◆ Input data ◆
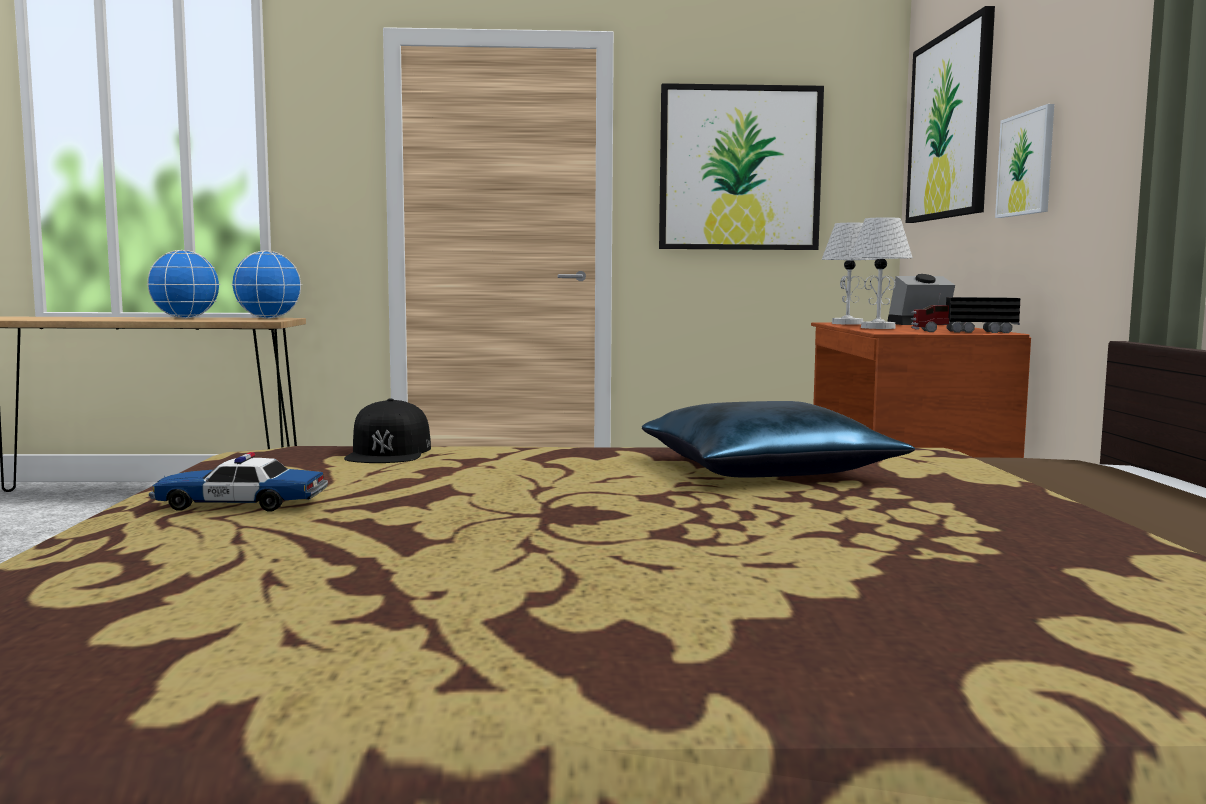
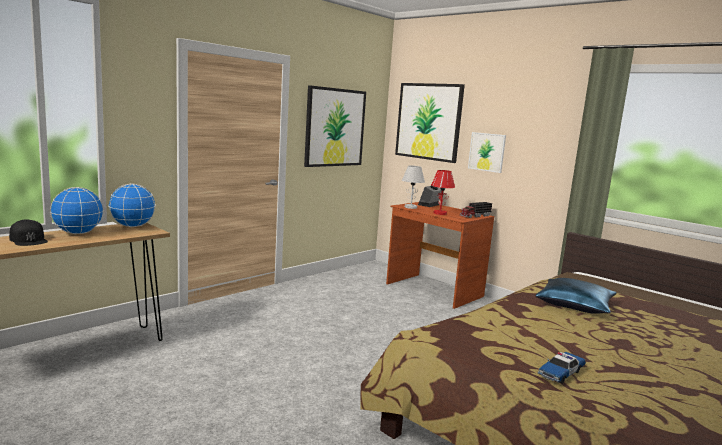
camera: 45 degrees left, 5 degrees up
black cap [344,398,431,463] -> black cap moved to [9,219,48,246]
white table lamp [850,217,913,329] -> red table lamp [431,170,455,215]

◆ The problem ◆
Everything but the pictures is needed: copy the data above exactly.

◆ Answer ◆
camera: 45 degrees left, 5 degrees up
black cap [344,398,431,463] -> black cap moved to [9,219,48,246]
white table lamp [850,217,913,329] -> red table lamp [431,170,455,215]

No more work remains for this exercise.